Evolutions to EUMETCast services for the MTG era

The EUMETSAT user base of 4000+ existing user stations will continue to rely on the existing EUMETCast DVB-S2 reception technology in the MTG era.

The existing EUMETCast service should assist users in seamless transition to high rate acquisition of high volumes of MTG data and products. Multicast technology and dissemination logic remains the same in the MTG ear with data rates and volumes growing considerably. Therefore, it is crucial for EUMETCast users to tailor their reception and downstream systems to be able to cope with the novel data that will start streaming after the launch of first MTG-I satellite, continuing to grow before the Full Operational Capability is reached.

Data Rate Assumptions

Currently MTG data volumes are fairly well determined, although smaller variations to projections are expected before the Full Operational Capability is reached.

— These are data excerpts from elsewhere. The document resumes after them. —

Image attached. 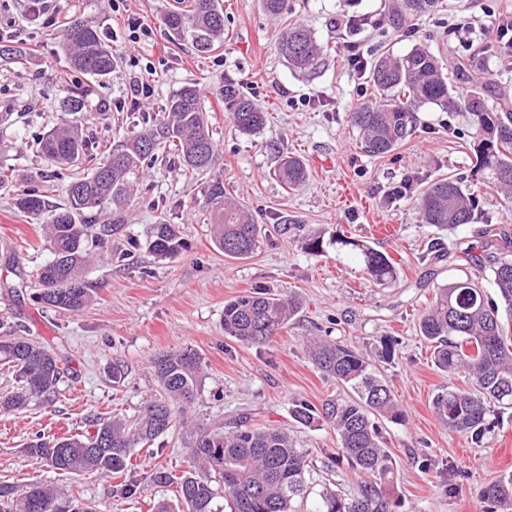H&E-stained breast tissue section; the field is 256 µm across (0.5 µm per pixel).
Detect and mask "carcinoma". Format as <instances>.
Listing matches in <instances>:
<instances>
[{
  "mask_svg": "<svg viewBox=\"0 0 512 512\" xmlns=\"http://www.w3.org/2000/svg\"><path fill=\"white\" fill-rule=\"evenodd\" d=\"M393 21L401 25L436 9L440 0H394ZM166 30L189 38L200 52L223 43L224 10L219 0H192L190 9L163 16ZM67 63L76 71L105 80L115 72L112 46L96 27L75 18L59 34ZM288 64L304 69L318 58L321 46L300 24L284 30L278 41ZM369 78L379 102L361 104L350 113L359 131L363 152L379 156L392 152L415 128V112L425 104L463 111L473 129L476 163L470 177H441L419 194L421 221L440 232H454L474 223L478 197L492 186L512 211V97L493 81L482 91L460 96L448 81L443 65L425 45L400 55L387 52L374 58ZM497 105L490 108L488 97ZM224 111L244 134L264 130L267 112L231 81L224 82ZM141 128L112 143L96 162L87 152L82 129L69 124L44 134L43 155L66 169L94 163L90 173L70 182L63 206H51L29 188L14 199L15 207L42 225L52 258L36 270V297L55 311L78 313L95 300V289L84 277L94 260L92 247L104 248L120 236L126 224L125 205L144 162L157 147L171 143L177 150V169L200 171L212 165L215 143L199 90L188 85L173 94L159 116H142ZM276 180L293 189L308 177L305 163L282 153L274 168ZM211 233L225 256L246 259L260 248L259 225L224 194L215 177L208 188ZM336 251L355 254L367 280L384 285L394 279L388 256L348 237L336 235ZM145 246L159 258H172L185 242L174 224L150 228ZM485 246L499 251L489 266L497 296L489 295L482 277H459L436 287L431 303L419 318V331L433 348L435 366L446 373L464 372L468 389L448 388L432 399L434 413L450 431L481 445L491 428L512 420V226L486 230ZM301 301L266 289L246 291L224 304V335L242 344H265L294 321ZM0 365L12 369L17 386L0 395V412L20 413L33 402L54 401L62 382L59 352L25 335L19 325L0 321ZM309 352L319 370L352 391L342 402L317 407L292 403L294 420L307 425L327 422L336 433V459L344 460L359 476L357 492L349 499L327 492L316 512H393L397 505L393 462L374 417L398 423L405 419L394 395L377 379L372 364L355 347L313 337ZM158 394L147 400L133 418L113 416L89 420L90 430L59 438L37 436L26 443L27 456L59 474L75 478L129 471L133 450L173 428L188 424L187 409L198 397L203 362L192 349L176 348L152 359ZM189 468L177 476L163 468L150 473L159 486L177 485L183 512H223L217 499L230 497L233 512H298L294 503L309 494L307 454L295 447L288 432L261 425L248 414L238 415L213 429L190 434ZM483 498L494 506L512 505V475L487 485ZM0 512H97L96 505L73 492L35 480L22 488L0 483Z\"/></svg>",
  "mask_w": 512,
  "mask_h": 512,
  "instance_id": "obj_1",
  "label": "carcinoma"
}]
</instances>
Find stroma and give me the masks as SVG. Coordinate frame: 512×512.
I'll list each match as a JSON object with an SVG mask.
<instances>
[{
	"label": "stroma",
	"instance_id": "1",
	"mask_svg": "<svg viewBox=\"0 0 512 512\" xmlns=\"http://www.w3.org/2000/svg\"><path fill=\"white\" fill-rule=\"evenodd\" d=\"M191 0H126L112 11L108 0H61L65 18L81 16L95 24L118 60L110 80L99 82L68 70L54 28L33 21L21 0L0 8V42L36 43L39 53L26 65L0 60V318L22 325L28 336L56 348L64 371L53 405H34L20 414L0 413V481L21 487L44 480L78 490L99 512H153L157 502H175L176 486L149 481L158 467L186 466L184 429L176 428L137 447L131 471L136 492L123 497L113 477L61 475L28 457L23 448L36 435L63 436L85 431V420L135 415L157 391L151 360L159 352L189 347L204 366L201 393L190 409L195 425L207 426L239 414L288 430L308 455L311 490L301 512H316L323 491L351 497L358 477L347 463L336 462V436L323 422L302 425L290 413L292 401L315 405L344 399L345 387L312 363L307 341L330 336L351 344L374 365L406 420L379 423L394 465L397 512H489L484 487L512 473L503 454L512 448V423L494 428L483 446L446 430L432 409L435 393L464 387L460 374L438 370L429 344L418 333L420 313L437 285L461 273H476L468 246L482 242L485 225L512 223L493 190H486L475 223L454 236L439 238L422 224L419 190L438 177L468 175L472 169L471 129L461 112L426 105L415 132L391 153L371 156L359 147L349 114L377 92L367 72L342 61L341 22L362 18L356 39L376 54L390 48L404 53L426 44L443 58L466 61L470 81L483 71L512 90V69L497 58V45L471 59V44H486L482 27L489 14L512 10V0H444V11L395 26L388 16L392 0H291L287 16L272 17L261 0H223L224 42L209 53L189 40L173 38L160 24L170 10L188 9ZM144 19L152 33L136 56H128L126 19ZM309 28L324 52L309 70L288 66L276 41L288 24ZM152 71L154 92L138 111L160 112L169 97L188 84L200 90L209 116L216 152L210 170L189 178L173 165V148L140 173L127 211L124 240L114 242L85 272L96 291L94 303L78 313L43 307L31 284L37 267L51 256L39 224L11 203L21 190L35 186L50 204L65 200L70 172H57L36 149V139L60 125H81L92 154L135 129L136 111L126 108L131 85ZM238 84L267 114L266 128L246 135L233 124L222 103L225 81ZM83 86L84 108L66 109L73 82ZM300 156L308 178L288 191L275 180L279 152ZM222 176L224 190L243 204L268 238L246 259L225 257L210 239L205 207L207 188ZM414 191L401 198L389 191L406 177ZM178 225L186 248L177 257L156 259L146 249L130 258L129 240H144L149 225ZM343 233L367 241L386 254L396 278L385 286L370 284L355 256L337 251L331 240ZM323 240V253L304 246ZM441 239L454 257L435 262L428 250ZM253 288L301 299L296 320L267 344L244 345L225 336L226 301ZM393 340L388 358L383 341ZM127 369L122 384L108 371L113 360Z\"/></svg>",
	"mask_w": 512,
	"mask_h": 512
}]
</instances>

EPS-SG Mission (almost parallel in time to MTG Mission) data volumes contain a bigger margin and, further reduction in data rates seems possible.

The EUMETCast service will be upgraded between 2021 and 2024, with significantly increased resources.

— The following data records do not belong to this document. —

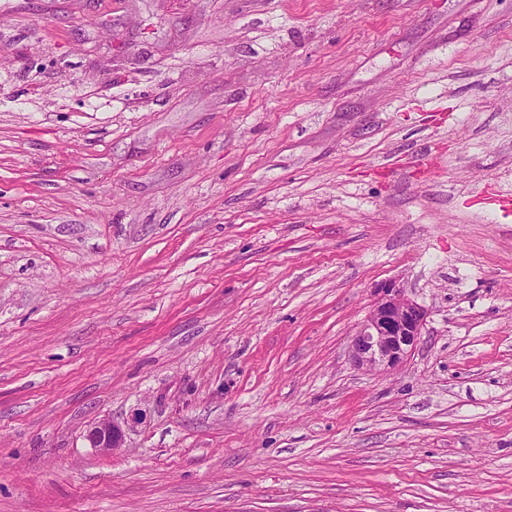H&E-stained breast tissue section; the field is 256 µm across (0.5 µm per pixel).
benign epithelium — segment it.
Listing matches in <instances>:
<instances>
[{
    "mask_svg": "<svg viewBox=\"0 0 512 512\" xmlns=\"http://www.w3.org/2000/svg\"><path fill=\"white\" fill-rule=\"evenodd\" d=\"M374 293L372 307L352 340L351 358L357 367L389 372L417 346L427 311L393 281L378 284ZM124 437L123 427L109 419L96 422L88 433L90 443L102 450L121 447Z\"/></svg>",
    "mask_w": 512,
    "mask_h": 512,
    "instance_id": "1",
    "label": "benign epithelium"
}]
</instances>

Figure 1: Example of EUMETCast Europe Data Rates
Figure 2: Example of EUMETCast Europe Transponder Capacity

The transponder resources and characteristics will be a result of the following factors:

  • Footprint (aim is compatibility with current footprint).
  • Number of DVB (Digital Video Broadcasting) satellites.
  • Transponder bandwidth, wide band transponders can always be 'partitioned' in smaller bandwidth.
  • Frequency band and polarisation, which, has impact on LNBs (Low Noise Block).
  • The DVB-S2 standard will remain unchanged.

User Impact

Since the High Volume service is already in place for EUMETCast, users should have a good idea on the broadcasting system setup way before the launch and commissioning of the first MTG satellite.

At least one separate antenna is required for each DVB Satellite, large enough for the High Volume service. One additional spare/backup antenna is suggested for professional users, to allow uninterrupted service in case of antenna maintenance.

Depending on the distance between the satellites, dual feed systems can be used.

Figure 3: Example of two satellite constellation - redundant set up
Figure 4: Example of two satellite constellation - minimum set up

Downlink frequency band is in KU band. Each transponder works on a single KU sub-bands:

  • Frequency band, can be high or low.
  • Polarisation, can be horizontal or vertical.

A QUATTRO LNB (Low Noise Block) downconverter can support all KU sub-bands simultaneously, i.e. is ready to support reception of any number of transponders from the same satellite. The recommendation is to use QUATTRO LNBs for each antenna (in connection with multi-switches).

In order to connect LNB with DVB multiswitch four coaxial RF connector cables are needed. Each DVB multiswitch can support multiple inputs (one or more LNBs) and multiple outputs to DVB receivers. Each transponder requires one separate receiver.

DVB routers are suggested for easy upgrade concept. DVB cards require more integration effort into the reception PC.